* Task item: None of the images should appear in your copy. Transcribe the data in full.

* Pictures with circuit source files:
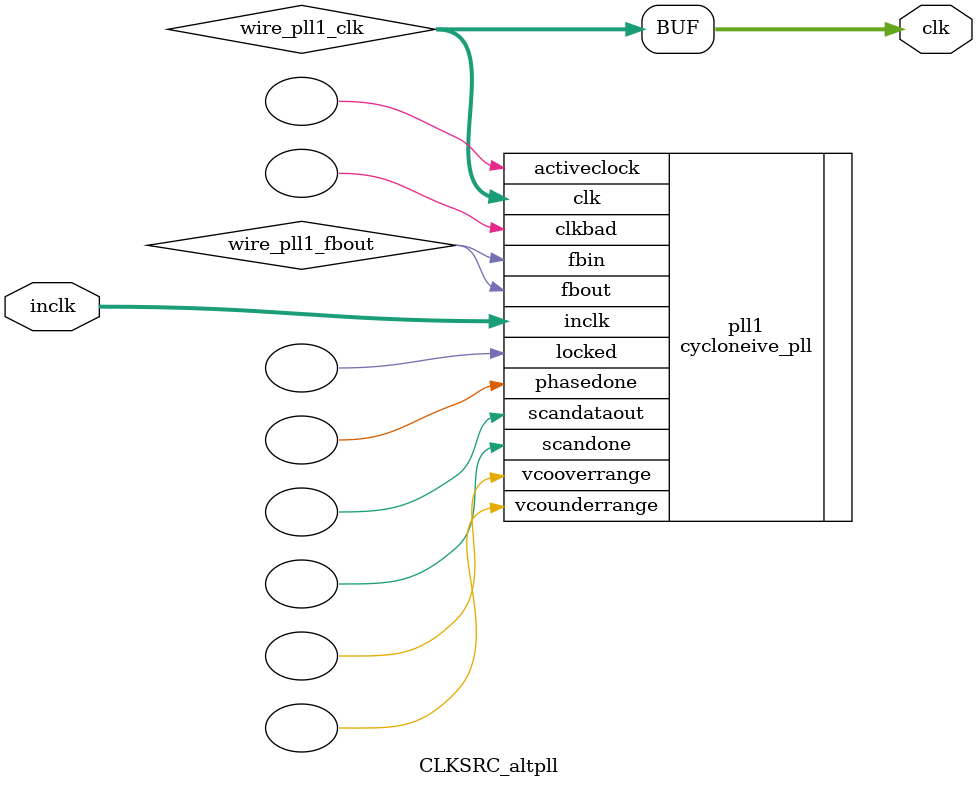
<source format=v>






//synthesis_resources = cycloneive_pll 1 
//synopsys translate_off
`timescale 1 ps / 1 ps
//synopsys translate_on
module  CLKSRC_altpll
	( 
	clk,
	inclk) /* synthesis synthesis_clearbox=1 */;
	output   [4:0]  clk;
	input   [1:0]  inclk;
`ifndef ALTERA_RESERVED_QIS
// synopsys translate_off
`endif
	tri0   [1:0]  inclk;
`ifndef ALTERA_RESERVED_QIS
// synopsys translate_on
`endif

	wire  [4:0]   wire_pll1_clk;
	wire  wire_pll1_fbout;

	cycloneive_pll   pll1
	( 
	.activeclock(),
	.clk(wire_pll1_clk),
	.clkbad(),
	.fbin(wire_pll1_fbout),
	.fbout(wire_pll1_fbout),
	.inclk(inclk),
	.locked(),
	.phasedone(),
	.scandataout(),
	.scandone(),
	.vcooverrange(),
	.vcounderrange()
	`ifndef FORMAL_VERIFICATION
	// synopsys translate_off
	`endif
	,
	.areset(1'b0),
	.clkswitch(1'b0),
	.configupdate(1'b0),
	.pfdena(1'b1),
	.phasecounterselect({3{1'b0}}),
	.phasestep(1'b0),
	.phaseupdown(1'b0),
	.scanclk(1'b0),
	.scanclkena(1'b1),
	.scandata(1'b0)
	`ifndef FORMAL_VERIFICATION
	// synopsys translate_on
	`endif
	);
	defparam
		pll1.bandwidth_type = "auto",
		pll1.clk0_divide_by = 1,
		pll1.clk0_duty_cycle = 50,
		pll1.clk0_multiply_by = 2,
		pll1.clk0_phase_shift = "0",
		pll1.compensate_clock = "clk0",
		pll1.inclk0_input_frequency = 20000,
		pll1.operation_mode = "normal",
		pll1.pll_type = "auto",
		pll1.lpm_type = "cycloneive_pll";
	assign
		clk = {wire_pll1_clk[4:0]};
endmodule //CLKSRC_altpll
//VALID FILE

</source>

* Exercise response:
<source format=v>






//synthesis_resources = cycloneive_pll 1 
//synopsys translate_off
`timescale 1 ps / 1 ps
//synopsys translate_on
module  CLKSRC_altpll
	( 
	clk,
	inclk) /* synthesis synthesis_clearbox=1 */;
	output   [4:0]  clk;
	input   [1:0]  inclk;
`ifndef ALTERA_RESERVED_QIS
// synopsys translate_off
`endif
	tri0   [1:0]  inclk;
`ifndef ALTERA_RESERVED_QIS
// synopsys translate_on
`endif

	wire  [4:0]   wire_pll1_clk;
	wire  wire_pll1_fbout;

	cycloneive_pll   pll1
	( 
	.activeclock(),
	.clk(wire_pll1_clk),
	.clkbad(),
	.fbin(wire_pll1_fbout),
	.fbout(wire_pll1_fbout),
	.inclk(inclk),
	.locked(),
	.phasedone(),
	.scandataout(),
	.scandone(),
	.vcooverrange(),
	.vcounderrange()
	`ifndef FORMAL_VERIFICATION
	// synopsys translate_off
	`endif
	,
	.areset(1'b0),
	.clkswitch(1'b0),
	.configupdate(1'b0),
	.pfdena(1'b1),
	.phasecounterselect({3{1'b0}}),
	.phasestep(1'b0),
	.phaseupdown(1'b0),
	.scanclk(1'b0),
	.scanclkena(1'b1),
	.scandata(1'b0)
	`ifndef FORMAL_VERIFICATION
	// synopsys translate_on
	`endif
	);
	defparam
		pll1.bandwidth_type = "auto",
		pll1.clk0_divide_by = 1,
		pll1.clk0_duty_cycle = 50,
		pll1.clk0_multiply_by = 2,
		pll1.clk0_phase_shift = "0",
		pll1.compensate_clock = "clk0",
		pll1.inclk0_input_frequency = 20000,
		pll1.operation_mode = "normal",
		pll1.pll_type = "auto",
		pll1.lpm_type = "cycloneive_pll";
	assign
		clk = {wire_pll1_clk[4:0]};
endmodule //CLKSRC_altpll
//VALID FILE

</source>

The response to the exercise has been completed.